- _Exercise_:
Show each line in the data below that contains the word "What".

(Given information)

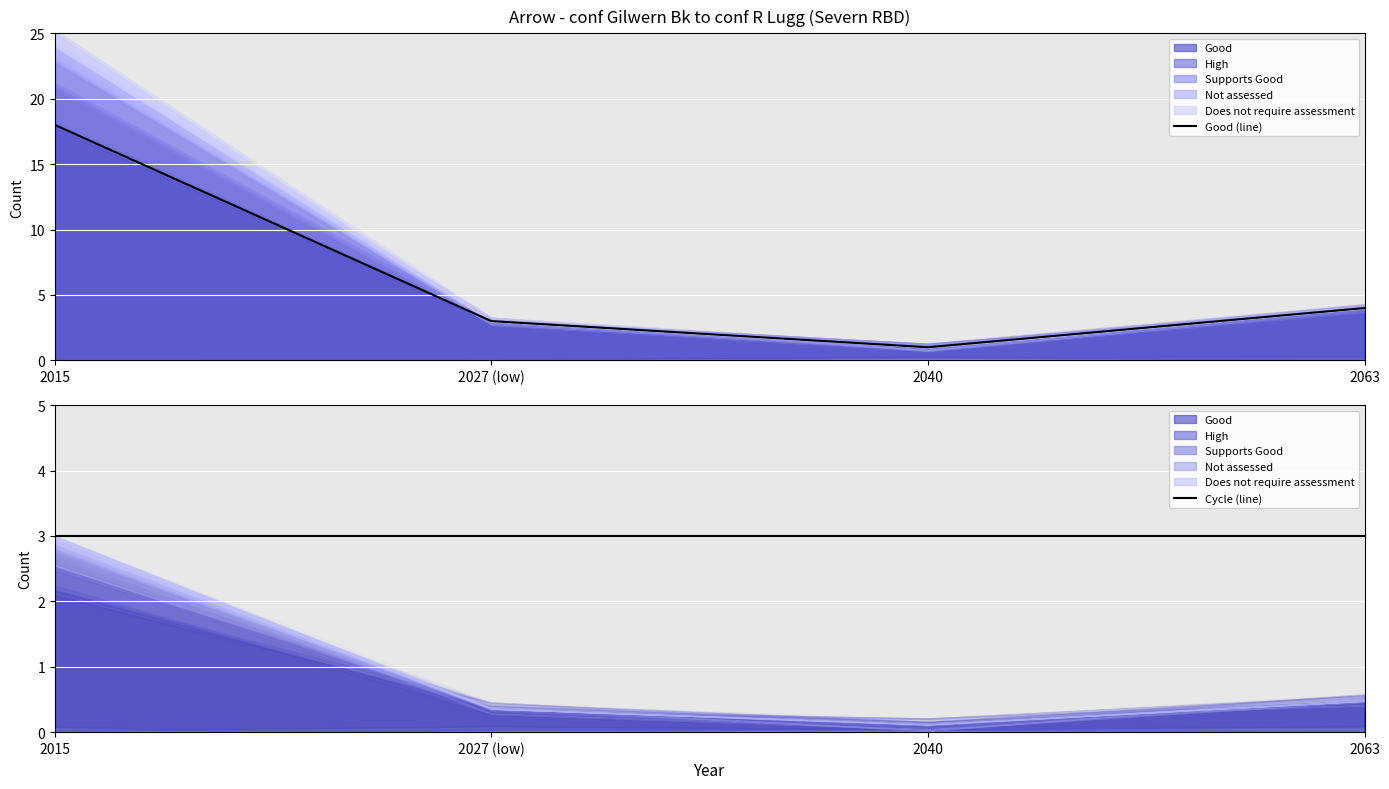

How many intersections are there between Good (line) and Cycle (line)?

1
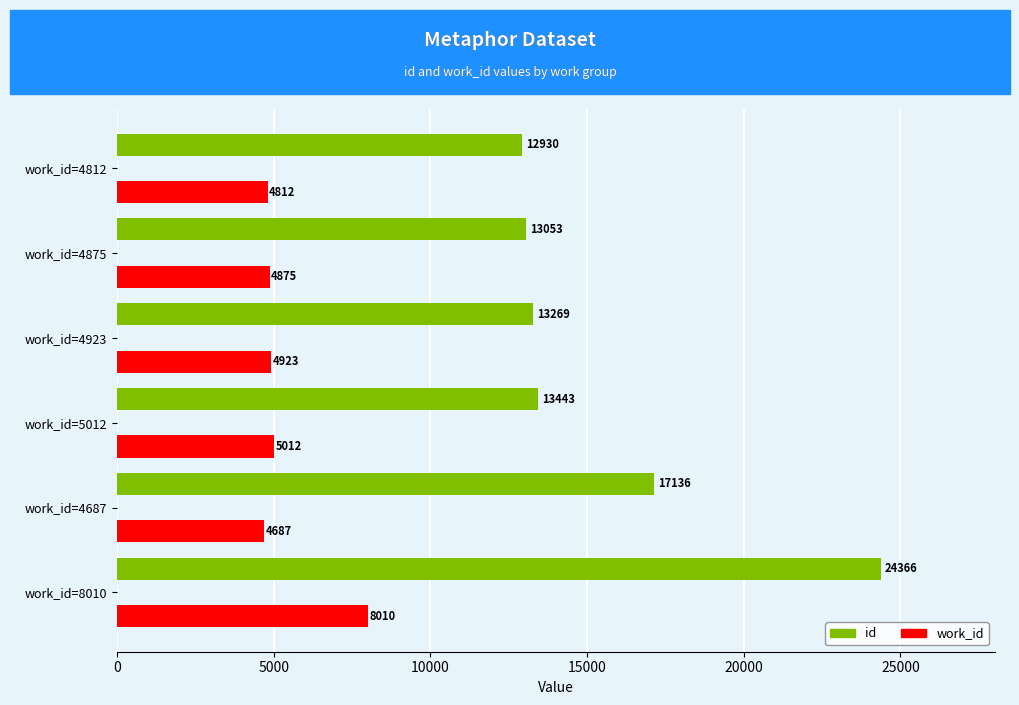

What is the sum of the work_id values at work_id=4923 and work_id=4875?

9798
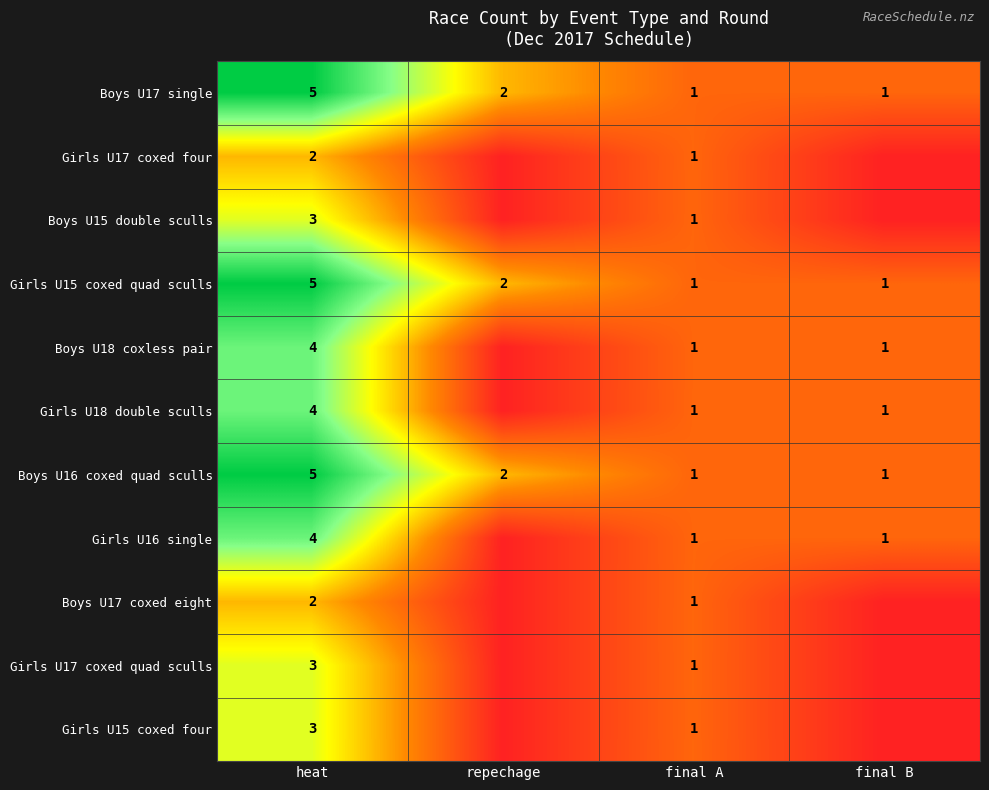

True or false: Boys U18 coxless pair has a value of 7 at heat.

False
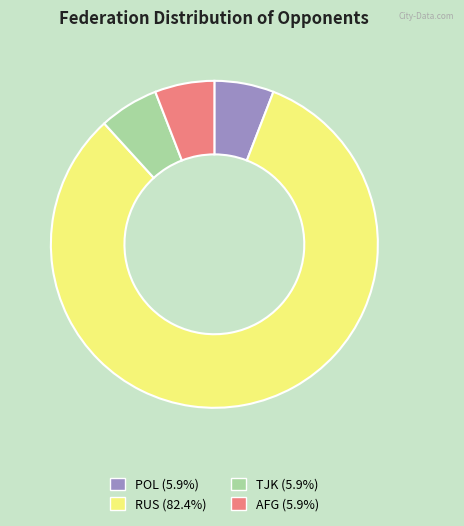

How many segments does this pie chart have?

4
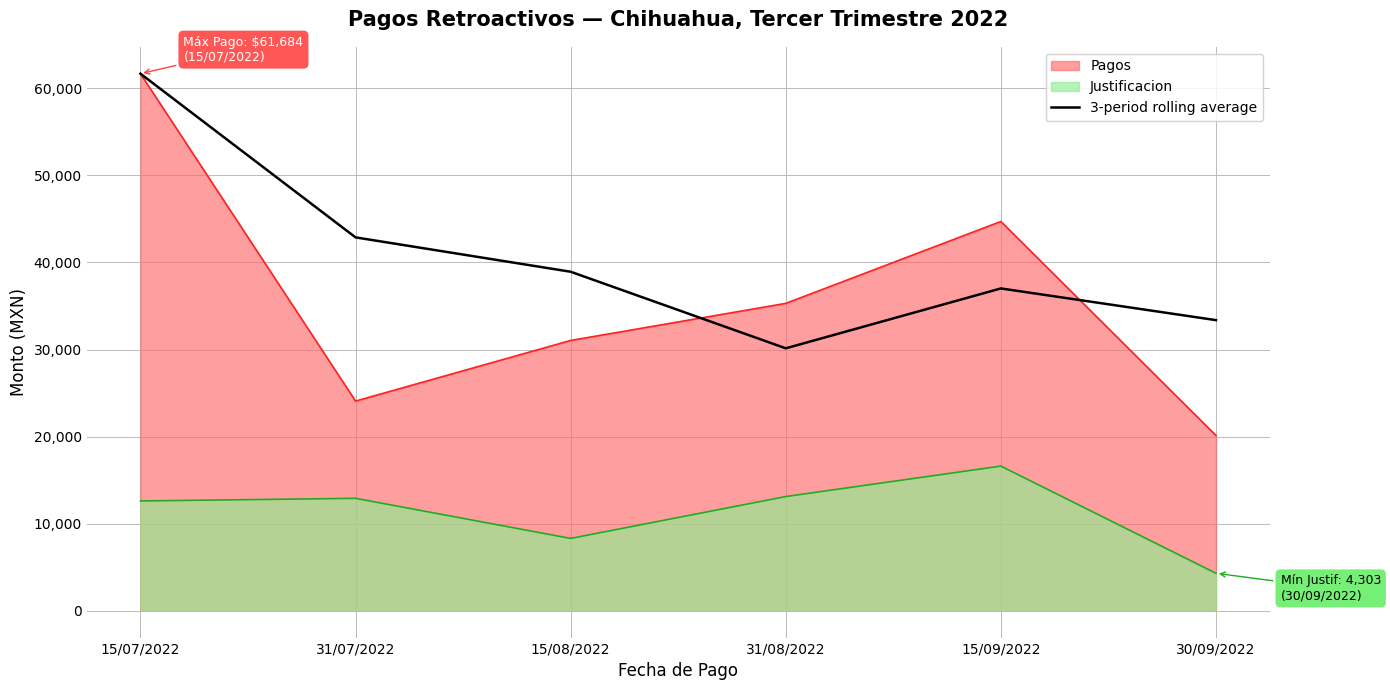

What position from the left is 31/07/2022?

2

(End Given information)

- _Exercise result_:
What is the sum of the work_id values at work_id=4923 and work_id=4875?
What position from the left is 31/07/2022?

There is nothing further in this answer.